# The problem
Note each line in the data holding the string "sent" and report it.

"""

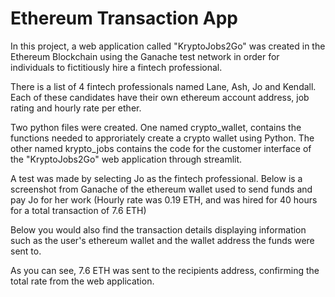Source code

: # Ethereum Transaction App

In this project, a web application called "KryptoJobs2Go" was created in the Ethereum Blockchain using the Ganache test network in order for individuals to fictitiously hire a fintech professional. 

There is a list of 4 fintech professionals named Lane, Ash, Jo and Kendall. Each of these candidates have their own ethereum account address, job rating and hourly rate per ether.

Two python files were created. One named crypto_wallet, contains the functions needed to approriately create a crypto wallet using Python. The other named krypto_jobs contains the code for the customer interface of the "KryptoJobs2Go" web application through streamlit. 

A test was made by selecting Jo as the fintech professional. Below is a screenshot from Ganache of the ethereum wallet used to send funds and pay Jo for her work (Hourly rate was 0.19 ETH, and was hired for 40 hours for a total transaction of 7.6 ETH)



Below you would also find the transaction details displaying information such as the user's ethereum wallet and the wallet address the funds were sent to.




As you can see, 7.6 ETH was sent to the recipients address, confirming the total rate from the web application.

"""

# Expected answer
Below you would also find the transaction details displaying information such as the user's ethereum wallet and the wallet address the funds were sent to.
As you can see, 7.6 ETH was sent to the recipients address, confirming the total rate from the web application.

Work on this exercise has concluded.